YOUR GOAL: Quote, without any change, the line that contains "Page size: 1500x845." and all lines that follow it to the end of the data below.

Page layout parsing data
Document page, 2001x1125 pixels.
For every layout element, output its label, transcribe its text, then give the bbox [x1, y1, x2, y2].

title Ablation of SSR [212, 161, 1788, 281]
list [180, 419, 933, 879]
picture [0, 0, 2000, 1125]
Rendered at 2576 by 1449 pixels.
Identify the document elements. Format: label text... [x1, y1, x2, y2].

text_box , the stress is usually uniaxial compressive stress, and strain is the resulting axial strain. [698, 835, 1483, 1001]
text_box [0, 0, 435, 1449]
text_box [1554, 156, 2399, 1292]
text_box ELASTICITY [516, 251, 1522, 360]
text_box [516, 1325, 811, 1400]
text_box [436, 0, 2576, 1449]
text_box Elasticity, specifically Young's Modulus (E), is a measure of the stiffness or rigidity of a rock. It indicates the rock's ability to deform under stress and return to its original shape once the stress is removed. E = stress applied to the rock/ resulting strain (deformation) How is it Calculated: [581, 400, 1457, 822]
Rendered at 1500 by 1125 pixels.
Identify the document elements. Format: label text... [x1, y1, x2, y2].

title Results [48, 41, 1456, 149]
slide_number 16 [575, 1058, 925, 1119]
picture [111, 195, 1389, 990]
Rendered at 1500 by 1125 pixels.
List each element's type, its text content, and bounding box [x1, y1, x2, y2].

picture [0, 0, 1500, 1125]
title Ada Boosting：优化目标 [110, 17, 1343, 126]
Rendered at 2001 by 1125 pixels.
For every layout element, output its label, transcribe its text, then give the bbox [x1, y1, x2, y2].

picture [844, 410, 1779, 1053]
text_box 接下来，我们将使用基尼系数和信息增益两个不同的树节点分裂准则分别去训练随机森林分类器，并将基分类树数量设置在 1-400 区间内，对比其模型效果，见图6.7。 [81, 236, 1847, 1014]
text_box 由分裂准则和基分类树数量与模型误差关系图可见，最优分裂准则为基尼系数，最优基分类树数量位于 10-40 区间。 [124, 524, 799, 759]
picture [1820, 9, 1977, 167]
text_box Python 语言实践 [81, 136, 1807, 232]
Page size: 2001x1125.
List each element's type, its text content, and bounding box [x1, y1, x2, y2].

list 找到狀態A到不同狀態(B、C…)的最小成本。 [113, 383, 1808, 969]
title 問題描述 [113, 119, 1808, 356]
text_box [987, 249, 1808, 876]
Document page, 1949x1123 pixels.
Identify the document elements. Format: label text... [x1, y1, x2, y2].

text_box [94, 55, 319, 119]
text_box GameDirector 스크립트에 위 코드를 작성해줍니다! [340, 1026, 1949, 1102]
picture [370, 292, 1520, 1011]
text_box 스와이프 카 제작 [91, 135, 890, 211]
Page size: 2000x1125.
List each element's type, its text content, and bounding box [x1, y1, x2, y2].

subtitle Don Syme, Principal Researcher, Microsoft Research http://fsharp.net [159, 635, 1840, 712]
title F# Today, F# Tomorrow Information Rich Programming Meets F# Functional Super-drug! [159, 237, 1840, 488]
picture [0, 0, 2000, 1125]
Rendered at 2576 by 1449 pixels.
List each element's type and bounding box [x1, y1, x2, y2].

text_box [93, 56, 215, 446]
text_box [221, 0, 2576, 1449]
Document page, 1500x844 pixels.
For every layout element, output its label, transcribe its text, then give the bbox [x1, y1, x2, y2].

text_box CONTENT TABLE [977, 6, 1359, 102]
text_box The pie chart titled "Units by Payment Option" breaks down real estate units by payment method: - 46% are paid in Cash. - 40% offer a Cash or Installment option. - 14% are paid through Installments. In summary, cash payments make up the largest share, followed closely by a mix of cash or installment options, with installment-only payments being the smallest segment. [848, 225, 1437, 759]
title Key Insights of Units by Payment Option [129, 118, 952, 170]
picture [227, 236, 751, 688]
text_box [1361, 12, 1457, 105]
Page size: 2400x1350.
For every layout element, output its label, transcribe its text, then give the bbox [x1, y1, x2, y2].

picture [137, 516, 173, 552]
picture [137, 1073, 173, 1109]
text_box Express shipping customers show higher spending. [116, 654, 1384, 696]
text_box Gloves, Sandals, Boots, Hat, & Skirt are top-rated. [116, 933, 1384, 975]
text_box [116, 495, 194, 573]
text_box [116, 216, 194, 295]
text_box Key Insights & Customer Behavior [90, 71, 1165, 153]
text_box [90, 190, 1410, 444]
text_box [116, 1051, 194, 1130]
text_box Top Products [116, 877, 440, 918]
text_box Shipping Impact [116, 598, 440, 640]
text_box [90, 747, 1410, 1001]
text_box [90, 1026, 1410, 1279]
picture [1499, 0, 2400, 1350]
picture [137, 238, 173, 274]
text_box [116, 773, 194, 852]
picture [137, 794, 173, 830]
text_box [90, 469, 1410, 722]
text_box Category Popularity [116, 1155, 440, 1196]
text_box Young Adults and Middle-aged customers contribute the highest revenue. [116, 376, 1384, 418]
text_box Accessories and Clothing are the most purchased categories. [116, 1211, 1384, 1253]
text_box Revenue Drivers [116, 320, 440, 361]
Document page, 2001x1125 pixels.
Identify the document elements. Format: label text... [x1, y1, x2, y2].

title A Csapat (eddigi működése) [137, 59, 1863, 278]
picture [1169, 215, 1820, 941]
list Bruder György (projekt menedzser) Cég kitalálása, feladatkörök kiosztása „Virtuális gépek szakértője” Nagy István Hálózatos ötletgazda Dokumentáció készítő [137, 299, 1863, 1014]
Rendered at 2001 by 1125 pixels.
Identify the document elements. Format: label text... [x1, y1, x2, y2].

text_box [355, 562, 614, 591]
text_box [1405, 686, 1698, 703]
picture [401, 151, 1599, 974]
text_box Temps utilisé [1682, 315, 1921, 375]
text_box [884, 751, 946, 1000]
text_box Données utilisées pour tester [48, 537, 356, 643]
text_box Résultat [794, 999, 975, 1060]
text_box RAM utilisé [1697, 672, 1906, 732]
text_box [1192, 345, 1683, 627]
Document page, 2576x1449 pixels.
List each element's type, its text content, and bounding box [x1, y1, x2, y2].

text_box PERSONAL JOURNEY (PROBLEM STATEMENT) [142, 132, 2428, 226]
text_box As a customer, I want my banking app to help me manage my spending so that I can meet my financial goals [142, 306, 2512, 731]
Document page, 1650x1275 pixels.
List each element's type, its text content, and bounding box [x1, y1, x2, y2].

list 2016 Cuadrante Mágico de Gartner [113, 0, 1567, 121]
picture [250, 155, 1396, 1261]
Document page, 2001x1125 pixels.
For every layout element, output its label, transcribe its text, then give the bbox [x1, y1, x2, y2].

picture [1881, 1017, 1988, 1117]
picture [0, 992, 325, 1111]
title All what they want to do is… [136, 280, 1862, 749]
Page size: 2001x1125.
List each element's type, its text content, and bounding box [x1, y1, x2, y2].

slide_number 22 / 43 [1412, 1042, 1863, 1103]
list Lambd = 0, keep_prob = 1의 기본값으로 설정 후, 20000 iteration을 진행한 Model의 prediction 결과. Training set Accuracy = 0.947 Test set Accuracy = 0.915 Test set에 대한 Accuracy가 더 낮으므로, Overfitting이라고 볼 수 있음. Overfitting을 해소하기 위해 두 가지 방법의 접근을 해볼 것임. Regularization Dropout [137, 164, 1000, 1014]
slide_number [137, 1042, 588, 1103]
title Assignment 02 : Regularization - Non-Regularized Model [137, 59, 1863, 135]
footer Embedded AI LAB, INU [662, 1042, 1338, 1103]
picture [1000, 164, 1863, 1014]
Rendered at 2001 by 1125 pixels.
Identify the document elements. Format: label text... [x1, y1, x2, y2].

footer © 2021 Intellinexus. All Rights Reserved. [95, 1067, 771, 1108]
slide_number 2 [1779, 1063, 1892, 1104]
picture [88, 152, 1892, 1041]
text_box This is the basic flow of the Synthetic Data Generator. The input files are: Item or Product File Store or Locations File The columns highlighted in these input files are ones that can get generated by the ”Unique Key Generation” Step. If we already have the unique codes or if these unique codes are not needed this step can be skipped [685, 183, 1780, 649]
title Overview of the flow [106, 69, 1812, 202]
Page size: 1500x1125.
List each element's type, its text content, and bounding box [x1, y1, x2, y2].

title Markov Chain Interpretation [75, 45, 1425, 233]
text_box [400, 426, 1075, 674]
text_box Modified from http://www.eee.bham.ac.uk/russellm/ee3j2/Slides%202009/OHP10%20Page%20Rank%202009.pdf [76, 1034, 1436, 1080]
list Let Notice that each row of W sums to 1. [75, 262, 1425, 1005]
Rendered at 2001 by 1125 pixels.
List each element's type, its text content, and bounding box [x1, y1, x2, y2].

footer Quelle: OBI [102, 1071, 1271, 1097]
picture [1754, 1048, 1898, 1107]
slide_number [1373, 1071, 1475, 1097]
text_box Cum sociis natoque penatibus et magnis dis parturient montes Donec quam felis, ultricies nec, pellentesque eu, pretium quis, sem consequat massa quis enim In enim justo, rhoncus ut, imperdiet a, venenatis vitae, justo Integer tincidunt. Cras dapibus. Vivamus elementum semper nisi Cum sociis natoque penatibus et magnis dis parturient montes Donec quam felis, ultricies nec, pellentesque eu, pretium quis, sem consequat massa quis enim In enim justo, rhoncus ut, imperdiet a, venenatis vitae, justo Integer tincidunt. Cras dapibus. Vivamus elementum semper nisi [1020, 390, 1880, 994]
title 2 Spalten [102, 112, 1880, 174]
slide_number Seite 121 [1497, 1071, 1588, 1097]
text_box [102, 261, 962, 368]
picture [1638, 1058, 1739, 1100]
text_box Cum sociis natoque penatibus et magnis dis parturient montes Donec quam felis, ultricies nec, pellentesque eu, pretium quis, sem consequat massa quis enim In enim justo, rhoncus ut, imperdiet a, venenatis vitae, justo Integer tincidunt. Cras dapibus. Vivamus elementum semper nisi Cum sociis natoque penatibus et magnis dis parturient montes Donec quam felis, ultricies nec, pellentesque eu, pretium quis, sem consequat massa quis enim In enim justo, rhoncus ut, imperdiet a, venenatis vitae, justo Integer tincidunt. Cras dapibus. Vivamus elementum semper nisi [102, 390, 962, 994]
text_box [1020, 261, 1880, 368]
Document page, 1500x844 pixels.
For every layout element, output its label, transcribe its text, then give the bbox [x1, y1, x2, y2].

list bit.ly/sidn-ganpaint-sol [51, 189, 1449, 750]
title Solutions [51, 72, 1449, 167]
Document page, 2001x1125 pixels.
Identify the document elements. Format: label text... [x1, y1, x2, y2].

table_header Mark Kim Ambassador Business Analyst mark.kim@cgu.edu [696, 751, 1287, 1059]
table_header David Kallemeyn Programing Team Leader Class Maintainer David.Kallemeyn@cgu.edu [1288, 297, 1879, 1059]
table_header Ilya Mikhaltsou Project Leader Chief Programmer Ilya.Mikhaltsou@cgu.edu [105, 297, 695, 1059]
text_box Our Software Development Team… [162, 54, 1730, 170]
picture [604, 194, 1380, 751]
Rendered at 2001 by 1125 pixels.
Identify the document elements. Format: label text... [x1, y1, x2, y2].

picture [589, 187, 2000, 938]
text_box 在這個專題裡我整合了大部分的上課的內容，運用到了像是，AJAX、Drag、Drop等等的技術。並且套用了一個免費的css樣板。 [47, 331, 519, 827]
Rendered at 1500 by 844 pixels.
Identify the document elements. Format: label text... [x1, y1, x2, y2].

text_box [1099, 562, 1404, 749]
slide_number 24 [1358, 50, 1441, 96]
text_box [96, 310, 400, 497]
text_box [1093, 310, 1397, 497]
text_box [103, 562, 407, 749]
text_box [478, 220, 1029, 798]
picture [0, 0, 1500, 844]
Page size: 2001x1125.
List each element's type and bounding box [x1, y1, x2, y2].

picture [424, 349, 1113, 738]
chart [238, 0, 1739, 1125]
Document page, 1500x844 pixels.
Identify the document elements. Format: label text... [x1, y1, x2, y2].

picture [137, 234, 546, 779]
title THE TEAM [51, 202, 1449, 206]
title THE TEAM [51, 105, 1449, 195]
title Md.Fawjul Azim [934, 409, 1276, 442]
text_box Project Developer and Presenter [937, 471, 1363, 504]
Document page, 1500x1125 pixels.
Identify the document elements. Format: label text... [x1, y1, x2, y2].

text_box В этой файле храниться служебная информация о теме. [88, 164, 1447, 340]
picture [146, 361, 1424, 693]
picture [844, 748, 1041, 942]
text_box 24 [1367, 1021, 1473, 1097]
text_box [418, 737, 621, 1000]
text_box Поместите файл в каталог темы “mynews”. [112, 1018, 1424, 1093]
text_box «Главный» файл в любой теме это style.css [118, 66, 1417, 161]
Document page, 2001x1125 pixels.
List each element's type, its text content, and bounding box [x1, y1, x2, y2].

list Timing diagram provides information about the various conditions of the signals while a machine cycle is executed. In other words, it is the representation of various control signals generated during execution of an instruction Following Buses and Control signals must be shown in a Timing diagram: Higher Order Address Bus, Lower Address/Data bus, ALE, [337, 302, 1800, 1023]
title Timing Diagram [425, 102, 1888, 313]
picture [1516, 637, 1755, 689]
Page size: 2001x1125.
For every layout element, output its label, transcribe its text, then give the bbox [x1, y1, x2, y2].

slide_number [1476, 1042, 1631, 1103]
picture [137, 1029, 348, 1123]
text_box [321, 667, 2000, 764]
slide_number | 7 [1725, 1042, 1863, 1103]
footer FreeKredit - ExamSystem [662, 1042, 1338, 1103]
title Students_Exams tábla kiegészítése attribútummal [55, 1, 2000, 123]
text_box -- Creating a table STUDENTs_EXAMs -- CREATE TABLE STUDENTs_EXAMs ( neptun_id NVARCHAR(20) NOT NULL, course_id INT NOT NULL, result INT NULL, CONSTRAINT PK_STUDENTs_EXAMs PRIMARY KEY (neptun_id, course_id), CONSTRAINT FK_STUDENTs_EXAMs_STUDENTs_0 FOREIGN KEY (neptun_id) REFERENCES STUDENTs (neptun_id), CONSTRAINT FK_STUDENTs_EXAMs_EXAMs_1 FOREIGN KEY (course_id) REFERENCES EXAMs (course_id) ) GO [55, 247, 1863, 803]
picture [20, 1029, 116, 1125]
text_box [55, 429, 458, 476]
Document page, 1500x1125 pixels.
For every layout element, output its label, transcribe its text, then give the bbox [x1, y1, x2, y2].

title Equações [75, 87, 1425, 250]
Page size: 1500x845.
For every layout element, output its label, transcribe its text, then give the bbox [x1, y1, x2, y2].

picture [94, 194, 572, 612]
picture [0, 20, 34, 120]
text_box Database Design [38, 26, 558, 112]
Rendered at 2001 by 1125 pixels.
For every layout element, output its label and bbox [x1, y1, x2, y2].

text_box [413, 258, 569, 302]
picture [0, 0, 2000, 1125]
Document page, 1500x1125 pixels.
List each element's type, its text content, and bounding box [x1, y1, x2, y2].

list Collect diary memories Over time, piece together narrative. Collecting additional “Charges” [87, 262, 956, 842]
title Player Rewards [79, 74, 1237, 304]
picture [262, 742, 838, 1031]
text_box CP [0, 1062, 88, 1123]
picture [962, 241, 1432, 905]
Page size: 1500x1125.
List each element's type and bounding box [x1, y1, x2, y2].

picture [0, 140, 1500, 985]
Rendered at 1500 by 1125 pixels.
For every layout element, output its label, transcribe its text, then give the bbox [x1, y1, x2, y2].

RESPONSE FOR THIS EXERCISE:
Page size: 1500x845.
For every layout element, output its label, transcribe its text, then give the bbox [x1, y1, x2, y2].

picture [94, 194, 572, 612]
picture [0, 20, 34, 120]
text_box Database Design [38, 26, 558, 112]
Rendered at 2001 by 1125 pixels.
For every layout element, output its label and bbox [x1, y1, x2, y2].

text_box [413, 258, 569, 302]
picture [0, 0, 2000, 1125]
Document page, 1500x1125 pixels.
List each element's type, its text content, and bounding box [x1, y1, x2, y2].

list Collect diary memories Over time, piece together narrative. Collecting additional “Charges” [87, 262, 956, 842]
title Player Rewards [79, 74, 1237, 304]
picture [262, 742, 838, 1031]
text_box CP [0, 1062, 88, 1123]
picture [962, 241, 1432, 905]
Page size: 1500x1125.
List each element's type and bounding box [x1, y1, x2, y2].

picture [0, 140, 1500, 985]
Rendered at 1500 by 1125 pixels.
For every layout element, output its label, transcribe its text, then give the bbox [x1, y1, x2, y2].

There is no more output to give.